* Task objective:
Answer these questions from the thread on moving to Ostuni:
1. Which district is the first poster moving to?
2. According to the reply, who handles everything when a car is bought from a dealership?
3. Within what period does the first poster expect to be able to relocate?

# Recommendations for correct contacts



## Izzibella65 (Dec 15, 2019)

Hello and thank you for letting me join the forum. I’m in the process (early stages) of moving to the district of Ostuni, and am looking for recommendations for English speaking lawyers and other independent officials I need to have to complete my property purchase, purchase a car, contribution of taxes, connections of utilities and all the other numerous people I’m going to need in order to do this. My intention is to live there full time and permanently, and do intend to apply for residency. Appreciate Brexit situation is unknown but as I’m likely to be able to relocate within the first 6months of 2020 I’m hoping to be there before any major changes come to light. The UKs Brexits position is still uncertain even though they’re saying end of January. I’d really really appreciate any help advice, recommendations from people that have done this. Having moved abroad previously I fully respect there’s many things we need help with to avoid pitfalls. Thank you in advance


----------



## NickZ (Jun 26, 2009)

Utilities you can do yourself. If you don't feel your Italian is up to the job the simple thing is to ask the estate agent. They may charge you but not much point getting somebody else involved . I'd suggest getting to know the various offers from the power companies. Even if that means using Google translate. At least this way you'll know what to ask for. 

If you're buying a car from a dealership they'll handle everything for you. Nothing to do on your part.


----------



## Izzibella65 (Dec 15, 2019)

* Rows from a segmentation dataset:
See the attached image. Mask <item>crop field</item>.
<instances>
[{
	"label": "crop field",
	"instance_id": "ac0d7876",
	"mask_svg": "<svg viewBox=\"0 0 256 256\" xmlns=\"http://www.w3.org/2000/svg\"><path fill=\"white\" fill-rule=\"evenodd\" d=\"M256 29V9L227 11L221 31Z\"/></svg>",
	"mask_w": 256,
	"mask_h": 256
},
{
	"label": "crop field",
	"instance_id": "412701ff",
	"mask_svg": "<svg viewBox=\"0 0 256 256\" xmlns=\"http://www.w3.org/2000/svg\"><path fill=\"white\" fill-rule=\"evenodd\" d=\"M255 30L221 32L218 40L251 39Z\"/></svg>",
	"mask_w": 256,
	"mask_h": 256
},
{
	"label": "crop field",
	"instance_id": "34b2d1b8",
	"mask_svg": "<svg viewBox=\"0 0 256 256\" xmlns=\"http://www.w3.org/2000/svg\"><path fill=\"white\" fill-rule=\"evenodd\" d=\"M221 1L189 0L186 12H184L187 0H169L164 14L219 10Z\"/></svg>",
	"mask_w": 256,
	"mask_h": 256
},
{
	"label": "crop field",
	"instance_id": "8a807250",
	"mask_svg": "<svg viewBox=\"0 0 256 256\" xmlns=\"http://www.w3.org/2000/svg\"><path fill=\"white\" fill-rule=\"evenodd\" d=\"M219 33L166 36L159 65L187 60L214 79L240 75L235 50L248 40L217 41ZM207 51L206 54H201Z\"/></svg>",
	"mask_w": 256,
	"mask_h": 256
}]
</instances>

* Exercise result:
1. The district of Ostuni.
2. The dealership.
3. Within the first 6 months of 2020.